Parmi mes inquiétudes, je constate que les enfants sont surexposés à plusieurs grands sujets. Par exemple, la question des écrans et du risque numérique est préoccupante. Dans le département du Val-d'Oise, les jeunes filles ont rattrapé, voire doublé les garçons à l'adolescence en matière de mesures de placement. Nous nous interrogeons sur les raisons de cette situation, mais des indices indiquent qu'elles sont des victimes majeures de mises en danger à travers les écrans. C'est ce que je constate de manière très empirique lorsque je reçois aujourd'hui des demandes de placement pour des jeunes filles adolescentes. Cela peut-être parce qu'elles ont posté des photos intimes qui ont circulé, les empêchant de retourner à l'école, ou parce qu'elles recherchent de l'affection et tombent amoureuses de quelqu'un à l'autre bout de la France, se laissant piéger par les réseaux sociaux. Ces problématiques touchent tous les enfants de France, mais nos jeunes filles, dépourvues de protections affectives familiales et souvent exposées à un premier traumatisme sexuel, sont particulièrement vulnérables. Actuellement, elles représentent 40 % des effectifs. Cette vulnérabilité les expose également à des phénomènes de prostitution, rendant parfois très complexe leur maintien dans des structures collectives en raison de phénomènes de contagion. Aujourd'hui, avec le placement à domicile et les alternatives au placement, nous avons tendance à les laisser dans leurs familles, ce qui engendre des souffrances collatérales pour ces familles. De nombreuses initiatives, notamment dans le Val-d'Oise, visent à s'attaquer à cette problématique. Cependant, il existe peu de lieux pour des mises en sécurité immédiates. Mes équipes éducatives doivent souvent intervenir en urgence à la sortie de l'école pour protéger ces jeunes filles, mais ces solutions sont temporaires. Trouver des lieux pour les mettre à l'abri s'avère à la fois compliqué et urgent. Des drames peuvent survenir en vingt-quatre heures.

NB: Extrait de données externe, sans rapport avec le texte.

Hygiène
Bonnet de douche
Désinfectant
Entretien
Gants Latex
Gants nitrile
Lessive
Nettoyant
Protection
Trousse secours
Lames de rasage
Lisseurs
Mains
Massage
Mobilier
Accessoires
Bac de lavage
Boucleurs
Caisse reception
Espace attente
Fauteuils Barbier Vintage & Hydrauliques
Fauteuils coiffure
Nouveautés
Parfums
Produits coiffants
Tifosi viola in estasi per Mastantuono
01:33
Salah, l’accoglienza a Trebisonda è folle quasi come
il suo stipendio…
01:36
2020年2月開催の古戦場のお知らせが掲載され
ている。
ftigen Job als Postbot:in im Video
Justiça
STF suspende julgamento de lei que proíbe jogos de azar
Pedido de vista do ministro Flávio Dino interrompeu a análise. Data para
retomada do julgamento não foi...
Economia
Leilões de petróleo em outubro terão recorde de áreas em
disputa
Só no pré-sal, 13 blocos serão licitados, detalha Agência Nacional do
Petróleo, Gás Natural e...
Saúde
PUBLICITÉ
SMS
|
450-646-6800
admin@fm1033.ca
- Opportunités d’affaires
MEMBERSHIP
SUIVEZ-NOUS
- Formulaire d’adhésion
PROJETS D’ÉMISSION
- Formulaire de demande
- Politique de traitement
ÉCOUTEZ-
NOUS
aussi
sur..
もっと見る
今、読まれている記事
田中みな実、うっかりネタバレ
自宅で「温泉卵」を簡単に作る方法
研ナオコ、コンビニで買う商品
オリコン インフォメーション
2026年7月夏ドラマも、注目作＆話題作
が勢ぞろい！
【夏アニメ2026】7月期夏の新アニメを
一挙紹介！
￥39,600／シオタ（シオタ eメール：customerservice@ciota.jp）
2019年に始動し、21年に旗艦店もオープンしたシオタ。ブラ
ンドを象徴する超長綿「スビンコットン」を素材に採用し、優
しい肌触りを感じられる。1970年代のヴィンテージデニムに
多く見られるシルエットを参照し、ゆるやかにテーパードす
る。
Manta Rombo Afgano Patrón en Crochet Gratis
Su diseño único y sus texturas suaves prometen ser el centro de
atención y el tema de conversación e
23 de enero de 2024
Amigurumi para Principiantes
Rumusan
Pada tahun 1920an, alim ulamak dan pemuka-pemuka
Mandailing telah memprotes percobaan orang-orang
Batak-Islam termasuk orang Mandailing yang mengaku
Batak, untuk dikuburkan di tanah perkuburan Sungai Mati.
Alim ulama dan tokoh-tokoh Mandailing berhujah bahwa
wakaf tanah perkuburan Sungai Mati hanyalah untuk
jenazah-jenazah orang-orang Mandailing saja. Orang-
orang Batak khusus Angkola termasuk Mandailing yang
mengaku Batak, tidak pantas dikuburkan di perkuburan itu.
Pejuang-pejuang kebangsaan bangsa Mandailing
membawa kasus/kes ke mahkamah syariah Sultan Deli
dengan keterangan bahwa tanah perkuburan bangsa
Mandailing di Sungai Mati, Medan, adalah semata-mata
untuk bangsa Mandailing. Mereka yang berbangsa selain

Un autre phénomène préoccupant est la dégradation psychique et psychiatrique des enfants que nous accueillons, et ce, de plus en plus tôt. Il est indéniable que des prises en charge adaptées sont nécessaires. J'observe plusieurs aspects préoccupants. De plus en plus d'enfants rencontrent des difficultés dans la vie collective, soit parce qu'ils nuisent aux autres, soit parce qu'ils se font du mal à eux-mêmes. Ces enfants requièrent une réactivité et des dispositifs adaptés, parfois coûteux. Le sur-mesure est indispensable, surtout avec la difficulté d'accès aux soins en pédopsychiatrie ou autres spécialités. Pour faire le lien avec les propos de la professeure Céline Gréco, il en va de même pour les soins paramédicaux. J'ai entendu parler de son forfait soins. En pratique, lorsque nous avons une demande de soins paramédicaux, nous devons solliciter des financements ad hoc auprès du département. Ces financements sont souvent accordés, mais cela prend du temps. Ensuite, il faut trouver les professionnels, ce qui constitue un défi, surtout en matière d'orthophonie. Les familles lambda rencontrent déjà des difficultés pour trouver des orthophonistes, avec des délais d'attente pouvant aller jusqu'à deux ans. Nos enfants, qui ont encore plus besoin de ces soins, sont particulièrement affectés. J'avais réalisé une petite statistique parmi les premiers enfants accueillis. Je comptais deux enfants avec des notifications pour un institut médico-éducatif (IME) ou un institut médico-professionnel (Impro) sans place disponible, trois notifications pour des unités localisées pour l'inclusion scolaire (Ulis), un pour un institut thérapeutique, éducatif et pédagogique (Itep), trois pour des établissements régionaux d'enseignement adapté (Erea), deux nécessitant des ateliers en établissement ou service d'aide par le travail (Esat), un pour un institut d'éducation motrice (IEM). Pour très peu d'entre eux, j'ai pu mettre en œuvre ce à quoi ils avaient droit, selon la notification de la maison départementale des personnes handicapées (MDPH). Il faut également mentionner la pénurie d'accompagnants d'élèves en situation de handicap (AESH). Finalement, nous nous retrouvons dans les établissements à essayer de pallier ces manques, mais il y a des domaines, notamment les soins psychiatriques, pour lesquels je ne peux pas demander à un éducateur d'intervenir.